Here is another example. A person believes that they “should” be married by the age of thirty-three. They believe this because mostly everyone they know who is thirty-three is married. And because they are not married by the age of thirty-three they proclaim that something is wrong with them and feel depressed because they are not engaging in the behavior they “should” be.
Often these beliefs about where one “should” or “should not” be are unrealistic, incorrect and are not based on objective verification.

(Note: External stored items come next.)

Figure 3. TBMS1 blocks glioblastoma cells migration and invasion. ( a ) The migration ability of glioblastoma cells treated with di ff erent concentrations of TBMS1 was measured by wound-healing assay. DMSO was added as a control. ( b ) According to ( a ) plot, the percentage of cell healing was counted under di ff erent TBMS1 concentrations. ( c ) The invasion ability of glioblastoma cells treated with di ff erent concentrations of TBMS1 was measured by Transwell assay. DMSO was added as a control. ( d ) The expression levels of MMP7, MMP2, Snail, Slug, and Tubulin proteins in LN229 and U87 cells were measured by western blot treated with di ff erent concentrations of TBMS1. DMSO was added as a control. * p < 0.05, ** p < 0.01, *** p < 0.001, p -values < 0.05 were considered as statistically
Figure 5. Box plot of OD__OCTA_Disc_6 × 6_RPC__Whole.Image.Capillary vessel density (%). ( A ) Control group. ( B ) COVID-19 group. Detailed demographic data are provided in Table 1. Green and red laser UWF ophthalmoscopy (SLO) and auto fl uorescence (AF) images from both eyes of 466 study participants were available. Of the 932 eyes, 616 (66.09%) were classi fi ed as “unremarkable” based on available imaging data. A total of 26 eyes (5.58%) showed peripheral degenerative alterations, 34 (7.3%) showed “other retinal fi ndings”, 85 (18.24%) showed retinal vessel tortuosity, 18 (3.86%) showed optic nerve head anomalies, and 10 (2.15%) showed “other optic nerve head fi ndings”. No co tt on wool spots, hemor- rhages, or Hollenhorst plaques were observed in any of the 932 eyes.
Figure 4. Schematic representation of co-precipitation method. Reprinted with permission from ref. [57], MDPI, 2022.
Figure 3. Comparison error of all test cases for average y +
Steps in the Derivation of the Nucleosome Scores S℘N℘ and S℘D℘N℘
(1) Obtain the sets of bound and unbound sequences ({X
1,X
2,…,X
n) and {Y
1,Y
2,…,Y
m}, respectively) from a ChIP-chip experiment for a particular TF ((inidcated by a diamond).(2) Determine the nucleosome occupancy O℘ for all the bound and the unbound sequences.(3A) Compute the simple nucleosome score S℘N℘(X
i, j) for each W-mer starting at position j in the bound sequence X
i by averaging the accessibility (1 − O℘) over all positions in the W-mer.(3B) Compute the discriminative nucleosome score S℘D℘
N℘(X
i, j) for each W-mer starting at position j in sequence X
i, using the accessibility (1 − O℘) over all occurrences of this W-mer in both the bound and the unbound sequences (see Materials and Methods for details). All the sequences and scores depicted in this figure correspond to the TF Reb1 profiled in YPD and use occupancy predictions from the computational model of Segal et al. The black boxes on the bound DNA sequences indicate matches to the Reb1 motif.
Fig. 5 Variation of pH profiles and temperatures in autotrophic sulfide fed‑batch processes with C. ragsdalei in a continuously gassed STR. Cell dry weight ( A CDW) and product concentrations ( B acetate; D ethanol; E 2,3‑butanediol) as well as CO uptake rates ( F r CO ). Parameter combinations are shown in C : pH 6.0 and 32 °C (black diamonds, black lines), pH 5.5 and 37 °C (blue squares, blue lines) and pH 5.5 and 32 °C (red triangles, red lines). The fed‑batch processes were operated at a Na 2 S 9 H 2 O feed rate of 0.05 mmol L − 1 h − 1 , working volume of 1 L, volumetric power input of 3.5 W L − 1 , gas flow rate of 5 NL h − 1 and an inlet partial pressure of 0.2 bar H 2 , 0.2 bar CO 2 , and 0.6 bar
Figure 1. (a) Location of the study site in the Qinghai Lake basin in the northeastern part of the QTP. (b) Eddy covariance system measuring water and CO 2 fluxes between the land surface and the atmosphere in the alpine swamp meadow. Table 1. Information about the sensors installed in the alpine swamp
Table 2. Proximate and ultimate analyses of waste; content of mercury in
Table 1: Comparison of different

With regard to your specific question, many people need assistance solving their problems and its okay to need help. Try not to gauge yourself and your status in life against others. It’s more realistic and fair to assess what is right for you by analyzing your unique life circumstance. In your situation, you have difficulty stopping your self-harming behavior. You have tried for years to stop and you have not been successful. Maybe you have difficulty because no one ever taught you effective methods to handling stress or difficult life circumstances and because of this you turned to self-harm. Needing to learn a new set of ways to handle stress is not a sign that you are “too weak” to handle your own problems. It is just a sign that you need assistance from a mental health professional that has been specially trained to deal with the issue of self-harm. You probably never received special training in the area of stopping self-harm and therefore, it’s wise to seek out assistance from someone who has.
I would suggest that you seek help and listen to your parents. They seem to be giving you very good advice. I hope this helps you decide to take their advice and to begin therapy because it is never too late to get help and at this point in time, it seems like the right thing to do.